Many tumors of the dog and cat have been shown to be controllable, if not curable, by the use of radiation (fig.1)
Figure 1: A canine patient being positioned for treatment with cobalt -60 radiation.
. Ionizing radiation either kills tumor cells directly or may injure them enough so that they cannot divide again, making it impossible for the tumor to continue to grow. Radiation damages both tumor cells and normal cells in the area being irradiated, but the normal cells are (at least theoretically) able to repair themselves. Radiation injury will occur if the dose of radiation is too high for healing to occur, or if the radiation treatments are given too quickly for the normal cells to be able to heal before the next dose is given. Unfortunately, some radiation damage of normal tissue must be accepted if the cancer is to be killed.
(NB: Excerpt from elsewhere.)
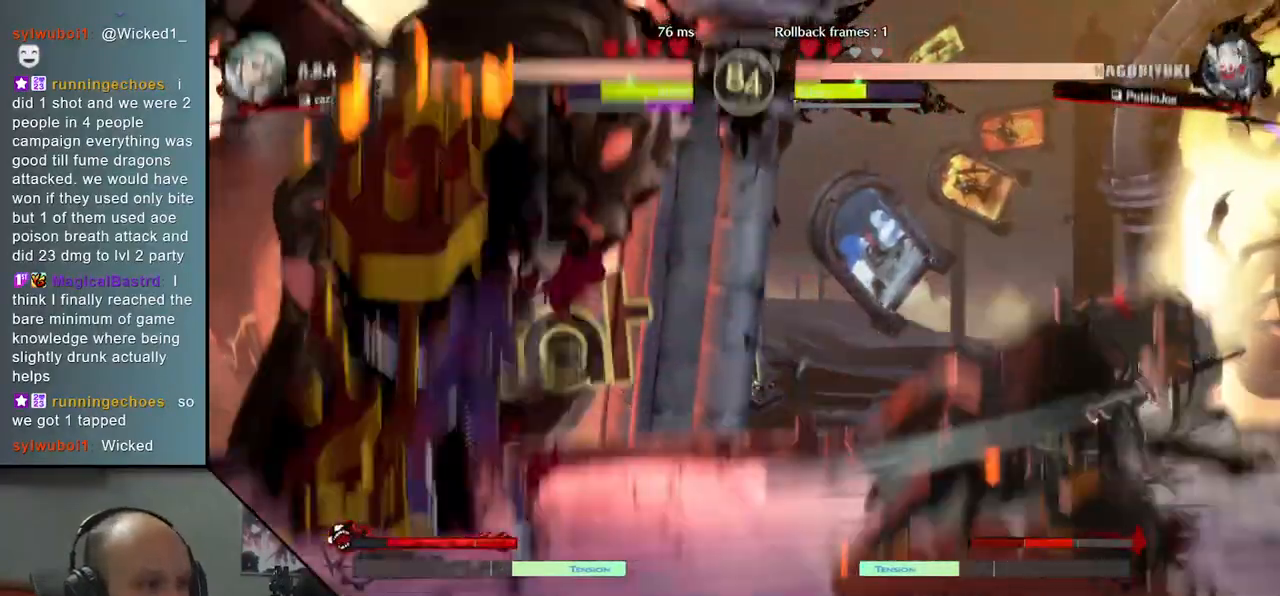
{"buttons": [], "left_stick": "down-right", "events": []}
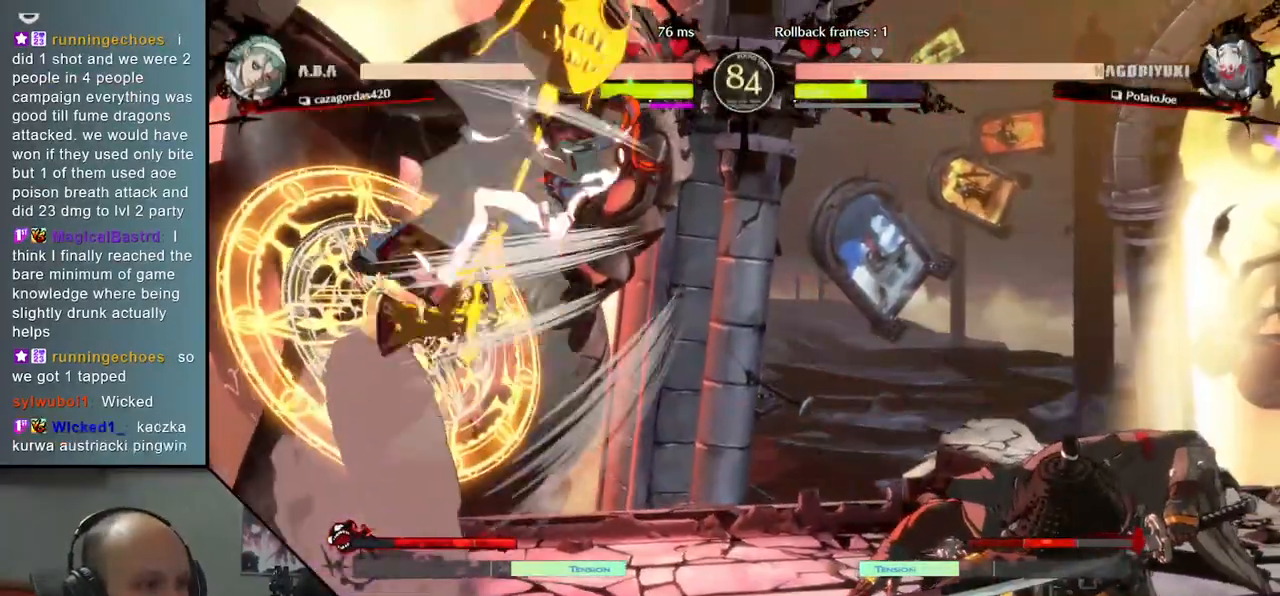
{"buttons": [], "left_stick": "down-right", "events": [[83, "left_stick", "right"], [483, "left_stick", "down-right"]]}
Gamma rays may be emitted from certain elements (such as radium, cesium, and cobalt-60) as these materials decay, and the rays are used for treatment of cancer (fig.2).
Figure 2: The cobalt-60 radiation unit at Texas A&M University. 
Linear accelerators are devices which can produce high-energy, high-speed beams of charged particles, such as electrons; electron-beam therapy is most useful for treating very superficial lesions, such as those on the skin, or for deeper tumors which have radiation-sensitive structures in the field, since electrons can be targeted to penetrate deeply or superficially. Gamma radiation and electron-beam therapy are two kinds of external-beam radiotherapy (also known as teletherapy), so named because the area to be irradiated is treated over several minutes with a beam of radiation. After the radiation beam is turned off, no more radiation is present in the area. The patient is not radioactive when he or she is no longer under the radiation beam. External-beam radiotherapy is usually given in fractions, either daily or several times a week, until the total dose needed to kill the tumor has been reached. Fractionating the total dose allows the healthy tissue time to repair itself between treatments; tumor cells are theoretically not as able to heal themselves as are normal cells.
Another technique used to deliver radiation to tumors is brachytherapy, also known as implant therapy or internal radiotherapy (fig.3)
Figure 3: A cat with three implanted radioactive ribbons held in place by metal buttons. 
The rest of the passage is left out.